__Job item__:
Only lines containing the string "readdata" belong in the answer; find them in the records and copy them.

__Data under study__:

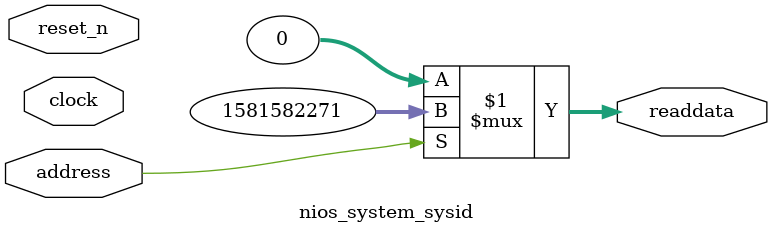
<source format=v>

`timescale 1ns / 1ps
// synthesis translate_on

// turn off superfluous verilog processor warnings 
// altera message_level Level1 
// altera message_off 10034 10035 10036 10037 10230 10240 10030 

module nios_system_sysid (
               // inputs:
                address,
                clock,
                reset_n,

               // outputs:
                readdata
             )
;

  output  [ 31: 0] readdata;
  input            address;
  input            clock;
  input            reset_n;

  wire    [ 31: 0] readdata;
  //control_slave, which is an e_avalon_slave
  assign readdata = address ? 1581582271 : 0;

endmodule




</source>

__Answer to the exercise__:
                readdata
  output  [ 31: 0] readdata;
  wire    [ 31: 0] readdata;
  assign readdata = address ? 1581582271 : 0;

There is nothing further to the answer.